▶ Extracted records
+++

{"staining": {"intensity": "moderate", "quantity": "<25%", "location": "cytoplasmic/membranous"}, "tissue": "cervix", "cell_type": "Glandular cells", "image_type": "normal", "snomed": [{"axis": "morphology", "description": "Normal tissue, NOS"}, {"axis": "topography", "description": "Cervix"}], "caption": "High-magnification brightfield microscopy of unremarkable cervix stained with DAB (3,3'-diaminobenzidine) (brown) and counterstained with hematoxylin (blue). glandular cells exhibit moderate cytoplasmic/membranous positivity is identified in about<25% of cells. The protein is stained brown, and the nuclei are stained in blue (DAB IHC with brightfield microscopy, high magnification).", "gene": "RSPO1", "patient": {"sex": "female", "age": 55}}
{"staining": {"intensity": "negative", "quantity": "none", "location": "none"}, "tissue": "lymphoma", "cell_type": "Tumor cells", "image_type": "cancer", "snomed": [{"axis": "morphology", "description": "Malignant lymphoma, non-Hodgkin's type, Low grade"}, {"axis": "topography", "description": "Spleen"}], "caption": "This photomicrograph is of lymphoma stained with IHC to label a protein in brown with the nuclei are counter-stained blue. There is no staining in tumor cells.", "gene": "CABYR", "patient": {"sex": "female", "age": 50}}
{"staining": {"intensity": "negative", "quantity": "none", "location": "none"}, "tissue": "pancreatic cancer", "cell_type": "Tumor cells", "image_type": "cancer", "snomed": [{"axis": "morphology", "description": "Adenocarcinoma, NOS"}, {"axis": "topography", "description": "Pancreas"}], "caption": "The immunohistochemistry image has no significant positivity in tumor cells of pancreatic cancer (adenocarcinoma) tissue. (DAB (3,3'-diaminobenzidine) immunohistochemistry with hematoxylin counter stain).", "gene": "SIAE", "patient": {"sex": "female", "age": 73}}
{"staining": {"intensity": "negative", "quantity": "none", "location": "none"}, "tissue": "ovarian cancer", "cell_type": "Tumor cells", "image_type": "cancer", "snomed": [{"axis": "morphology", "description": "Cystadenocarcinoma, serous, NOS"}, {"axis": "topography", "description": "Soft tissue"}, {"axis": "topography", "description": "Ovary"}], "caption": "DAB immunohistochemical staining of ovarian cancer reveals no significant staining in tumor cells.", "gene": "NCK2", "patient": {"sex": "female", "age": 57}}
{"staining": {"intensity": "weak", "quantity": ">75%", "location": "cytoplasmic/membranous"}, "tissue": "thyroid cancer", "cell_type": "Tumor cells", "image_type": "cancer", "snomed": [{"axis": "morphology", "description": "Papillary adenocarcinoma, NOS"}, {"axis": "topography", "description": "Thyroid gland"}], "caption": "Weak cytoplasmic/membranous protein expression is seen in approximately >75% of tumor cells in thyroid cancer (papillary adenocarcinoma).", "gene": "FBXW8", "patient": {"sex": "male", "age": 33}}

+++

▶ Activity
Set down the full listing a second time, exactly as given.

▶ Answer to this problem
{"staining": {"intensity": "moderate", "quantity": "<25%", "location": "cytoplasmic/membranous"}, "tissue": "cervix", "cell_type": "Glandular cells", "image_type": "normal", "snomed": [{"axis": "morphology", "description": "Normal tissue, NOS"}, {"axis": "topography", "description": "Cervix"}], "caption": "High-magnification brightfield microscopy of unremarkable cervix stained with DAB (3,3'-diaminobenzidine) (brown) and counterstained with hematoxylin (blue). glandular cells exhibit moderate cytoplasmic/membranous positivity is identified in about<25% of cells. The protein is stained brown, and the nuclei are stained in blue (DAB IHC with brightfield microscopy, high magnification).", "gene": "RSPO1", "patient": {"sex": "female", "age": 55}}
{"staining": {"intensity": "negative", "quantity": "none", "location": "none"}, "tissue": "lymphoma", "cell_type": "Tumor cells", "image_type": "cancer", "snomed": [{"axis": "morphology", "description": "Malignant lymphoma, non-Hodgkin's type, Low grade"}, {"axis": "topography", "description": "Spleen"}], "caption": "This photomicrograph is of lymphoma stained with IHC to label a protein in brown with the nuclei are counter-stained blue. There is no staining in tumor cells.", "gene": "CABYR", "patient": {"sex": "female", "age": 50}}
{"staining": {"intensity": "negative", "quantity": "none", "location": "none"}, "tissue": "pancreatic cancer", "cell_type": "Tumor cells", "image_type": "cancer", "snomed": [{"axis": "morphology", "description": "Adenocarcinoma, NOS"}, {"axis": "topography", "description": "Pancreas"}], "caption": "The immunohistochemistry image has no significant positivity in tumor cells of pancreatic cancer (adenocarcinoma) tissue. (DAB (3,3'-diaminobenzidine) immunohistochemistry with hematoxylin counter stain).", "gene": "SIAE", "patient": {"sex": "female", "age": 73}}
{"staining": {"intensity": "negative", "quantity": "none", "location": "none"}, "tissue": "ovarian cancer", "cell_type": "Tumor cells", "image_type": "cancer", "snomed": [{"axis": "morphology", "description": "Cystadenocarcinoma, serous, NOS"}, {"axis": "topography", "description": "Soft tissue"}, {"axis": "topography", "description": "Ovary"}], "caption": "DAB immunohistochemical staining of ovarian cancer reveals no significant staining in tumor cells.", "gene": "NCK2", "patient": {"sex": "female", "age": 57}}
{"staining": {"intensity": "weak", "quantity": ">75%", "location": "cytoplasmic/membranous"}, "tissue": "thyroid cancer", "cell_type": "Tumor cells", "image_type": "cancer", "snomed": [{"axis": "morphology", "description": "Papillary adenocarcinoma, NOS"}, {"axis": "topography", "description": "Thyroid gland"}], "caption": "Weak cytoplasmic/membranous protein expression is seen in approximately >75% of tumor cells in thyroid cancer (papillary adenocarcinoma).", "gene": "FBXW8", "patient": {"sex": "male", "age": 33}}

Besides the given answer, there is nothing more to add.